# Women in the NT



## Romans922 (Jan 22, 2007)

Are there any good websites that have good information on women in the life of Jesus and/or women's role in the NT --> gospel, etc.???


----------



## Romans922 (Jan 23, 2007)

????


----------



## toddpedlar (Jan 23, 2007)

Romans922 said:


> ????



What kind of "good information" are you looking for? I know there's lots of BAD information out there - since usually the reason for writing material on women in the life of Jesus is to serve some feminist or egalitarian end...  On the good side, though, perhaps the Council on Biblical Manhood and Womanhood has something. I don't know, though - I've never had much of a reason to seek out such material.

As for the general question of women's roles in the NT, CBMW definitely has good stuff (and some not-so-good stuff). You can also check Knight's commentary on the Pastoral Epistles - very, very good - and Andreas Kostenberger in a book called "Women in the Church: An Analysis and Application of 1 Timothy 2:9-15". I read the first edition of the book several years ago, and thought it was pretty decent.

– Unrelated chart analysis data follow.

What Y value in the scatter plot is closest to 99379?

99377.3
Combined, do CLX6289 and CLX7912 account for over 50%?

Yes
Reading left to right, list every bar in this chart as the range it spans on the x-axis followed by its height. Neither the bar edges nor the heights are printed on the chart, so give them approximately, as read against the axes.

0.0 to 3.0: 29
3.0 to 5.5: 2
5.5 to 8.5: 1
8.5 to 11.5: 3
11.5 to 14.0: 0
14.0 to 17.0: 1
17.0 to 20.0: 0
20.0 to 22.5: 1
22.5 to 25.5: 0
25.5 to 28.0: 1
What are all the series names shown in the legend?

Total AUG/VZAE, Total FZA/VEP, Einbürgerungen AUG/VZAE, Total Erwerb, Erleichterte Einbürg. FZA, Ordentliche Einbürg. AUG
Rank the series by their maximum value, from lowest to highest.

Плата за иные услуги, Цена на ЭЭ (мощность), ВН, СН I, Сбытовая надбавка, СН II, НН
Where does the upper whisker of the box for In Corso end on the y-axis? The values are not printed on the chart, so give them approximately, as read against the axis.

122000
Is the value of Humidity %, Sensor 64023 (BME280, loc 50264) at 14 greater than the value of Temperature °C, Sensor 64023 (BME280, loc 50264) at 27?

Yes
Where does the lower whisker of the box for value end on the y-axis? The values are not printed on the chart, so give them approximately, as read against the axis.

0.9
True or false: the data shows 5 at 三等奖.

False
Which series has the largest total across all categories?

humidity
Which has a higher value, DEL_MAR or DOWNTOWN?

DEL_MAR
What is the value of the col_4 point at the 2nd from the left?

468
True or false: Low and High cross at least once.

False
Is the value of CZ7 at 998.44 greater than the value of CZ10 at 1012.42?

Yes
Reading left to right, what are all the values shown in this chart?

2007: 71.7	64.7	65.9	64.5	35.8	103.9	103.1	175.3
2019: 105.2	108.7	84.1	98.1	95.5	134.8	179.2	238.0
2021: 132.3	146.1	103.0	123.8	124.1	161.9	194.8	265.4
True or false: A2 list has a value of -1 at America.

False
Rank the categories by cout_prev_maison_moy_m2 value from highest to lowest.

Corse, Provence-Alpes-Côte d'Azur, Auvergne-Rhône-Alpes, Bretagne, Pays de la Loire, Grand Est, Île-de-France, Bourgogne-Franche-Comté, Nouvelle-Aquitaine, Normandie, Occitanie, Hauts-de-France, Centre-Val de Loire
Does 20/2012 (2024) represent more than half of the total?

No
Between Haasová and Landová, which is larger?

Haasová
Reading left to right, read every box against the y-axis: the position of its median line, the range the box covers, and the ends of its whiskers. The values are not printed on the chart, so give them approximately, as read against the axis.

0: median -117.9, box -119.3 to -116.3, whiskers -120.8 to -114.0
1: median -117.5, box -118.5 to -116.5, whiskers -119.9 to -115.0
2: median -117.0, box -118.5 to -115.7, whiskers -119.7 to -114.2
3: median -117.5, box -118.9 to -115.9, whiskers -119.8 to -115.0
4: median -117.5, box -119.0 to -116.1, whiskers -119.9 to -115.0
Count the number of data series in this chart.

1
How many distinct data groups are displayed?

Online you can get (connected to CBMW) a new work edited by Grudem called "Evangelical Feminism and Biblical Truth", which seems to contain a lot of the same kind of material that the old Recovering Biblical Manhood and Womanhood did.


----------



## toddpedlar (Jan 23, 2007)

Given that you're at RTS Jackson, I suppose you're getting James Hurley's awful work suggested to you. I read that one too... ugh.


----------



## Romans922 (Jan 23, 2007)

No I am not getting any suggested work to me. It is not for my class, it is for my mom who is taking a class on NT at a Catholic college (to finish her bachelor's) and she wanted some help FROM WEBSITES on this subject.

There is somewhat of a division between MFT and the Biblical sides of campus.


----------



## Tom Roach (Apr 1, 2007)

Hi, Romans922 !
I don't have any web sites, but I do have information on women on the New Testament. There is of course Mary, Jesus' mother. There is Mary Magdalene as well as some unnamed women.
In Mark 14:3-9, There is an unnamed woman of Bethany who pours oil on Christ.
In John 11:1 to 12:8, there is Mary of Bethany (sister of Martha) who anointed Christ's feet with oil.
In Luke, there is an unnamed, sinful woman who anoints Christ's feet with oil.

Some side info: Many people conflate these women together as Mary Magdalene and call her a prostitute, which Mary Magdalene is not!

There are other women, I am sure, but these came to my mind right now. Hope I was of help.


----------